● ZU LÖSENDE AUFGABE:
Liste jede Zeile der Einträge auf, in der die Zeichenfolge "Jumat" vorkommt, und achte dabei auf Groß- und Kleinschreibung.

● MATERIAL ZUR AUFGABE:
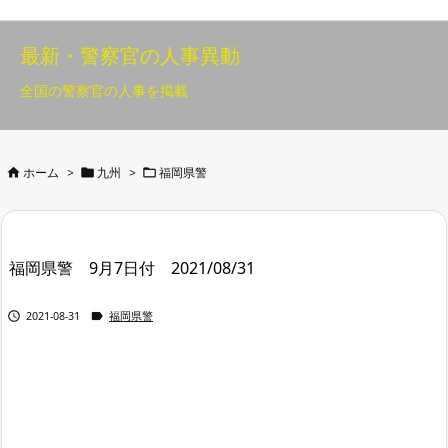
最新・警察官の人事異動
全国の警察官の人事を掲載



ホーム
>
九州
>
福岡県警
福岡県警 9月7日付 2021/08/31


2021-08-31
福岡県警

---

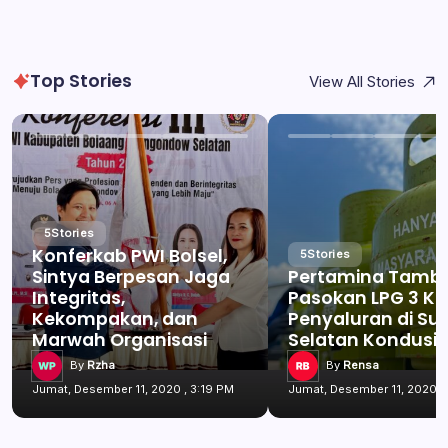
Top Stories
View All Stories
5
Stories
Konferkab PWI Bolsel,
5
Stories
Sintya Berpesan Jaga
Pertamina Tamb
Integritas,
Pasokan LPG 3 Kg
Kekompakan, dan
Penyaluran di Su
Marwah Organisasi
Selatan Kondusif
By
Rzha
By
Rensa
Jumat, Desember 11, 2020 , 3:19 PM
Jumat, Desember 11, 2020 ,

● SCHRIFTLICHE ANTWORT:
Jumat, Desember 11, 2020 , 3:19 PM
Jumat, Desember 11, 2020 ,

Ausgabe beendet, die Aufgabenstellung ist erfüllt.